Our Vision.
We are new research group located on campus at the University of Arkansas , Fayetteville. Our vision is to search and build new nanoscale materials, structures and devices out of building blocks which Nature does not permit in the bulk. Our approach is based on the idea that by combining such antagonistic building blocks we may create materials and devices with novel and often very unusual properties properties and functionality.
Understanding physics of strongly correlated systems is the central challenge of modern condensed matter physics. Complex oxide systems are the most common class of materials found on Earth. Earliest examples known to humanity include Fe_2O_3 - ironstone and Fe_3O_4 - magnetite. Magnetite can be found in the brain cells of a tuna fish and is believed to be responsible for tuna's ability to navigate the ocean in a way which similar to the Giant Magneto-Resistance effect (GMR). On the other hand the same material is also known as a half-metallic system and is in the heart of a new field called spintronics. Recently another class of complex oxides called manganites (e.g. La_{2/3}Ca_{1/3}MnO_3) has generated a lot of attention. The manganites posses a rather peculiar feature called colossal magneto-resistance and show dramatic changes in resistivity with applied magnetic field. This feature alone made manganites a prime candidate for nano-magnetic switches. As a final example, one of the most exiting recent discovery in condensed matter physics is connected to another group of oxide compounds called - high-temperature super-conducting cuprates (e.g. La_{1-x}Sr_xCuO_4, YBa_2Cu_3O_7 or Bi_2Sr_2SaCu_2O_8).
From fundamental physics point of view, there exist an extremely interesting class of oxide materials known as Mott-Hubbard insulators. Typical examples of those include anti-ferromagnetic (AFM) oxides such as NiO, CoO, MnO etc. What makes Mott insulators so interesting is our striking inability to predict their electronic and magnetic from quantum theory. For example, despite enormous advances in theory we still cannot explain why NiO is an insulator and not a metal as predicted by the band theory. Among Mott insulators there exist another group of oxides (e.g. Va_2O_3 or Ti_2O_3) showing a metal-insulator (MI) transition which occurs below a certain characteristic temperature T_MI. Again the presence of the MI transition is one of the unexplained puzzles of modern physics. A common feature which unites the oxides with those rather "bizarre" properties is the presence of de-localized d-electrons of transition metals (e.g. Cu, Ni, Fe, Ru etc.) strongly coupled to oxygen p-orbitals. The enormous diversity and exceptional physical properties of complex oxides arise mostly from a delicate balance between de-localized electrons and effects of Coulomb interaction which tends to localize electrons.

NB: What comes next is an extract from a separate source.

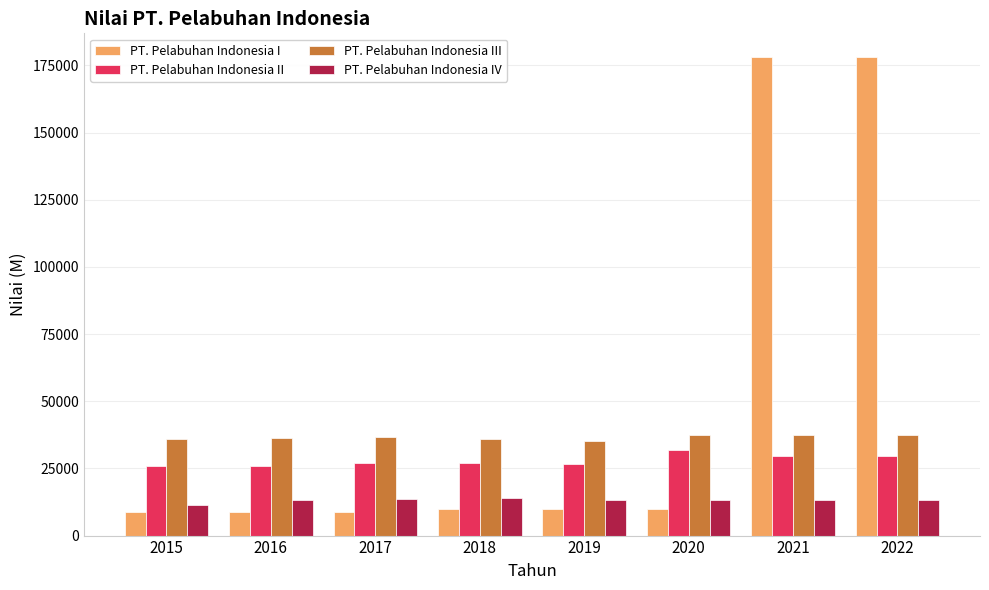

What is the spread (max minus min) of values at 2021?

164890.0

Our group is actively involved in fabrication and advanced characterization of nano-structures built of complex oxides such as described above. The nano-scale adds an extra degree of complexity in to already extremely rich physics. In order to investigate complex oxide nano-structures we use synchrotron soft x-ray radiation (400 eV-3000 eV) and polarized neutron scattering. All experiments are performed at the world class facilities such as Advance Photon Source (Argonne National Lab, USA), the European Synchrotron Radiation Facility -ESRF (Grenoble, France) , ISIS (Rutherford Appleton Laboratory, UK) and Swiss Light Source - SLS, Switzerland. By using 3d generation soft X-ray radiation we are able to probe electronic structure of nanomaterial directly. Moreover by using left and right circularly popularized light and polarized neutron reflectivity we were able to investigate their electronic properties on nano-scale (down to a sub-monolayer!). For a recent example see our paper in Nature Physics, v.2 p.244 (2006)).
How do we do this
Oxide Laser MBE control multiplied by the power of large-scale research facilities and strong collaborations is the short answer.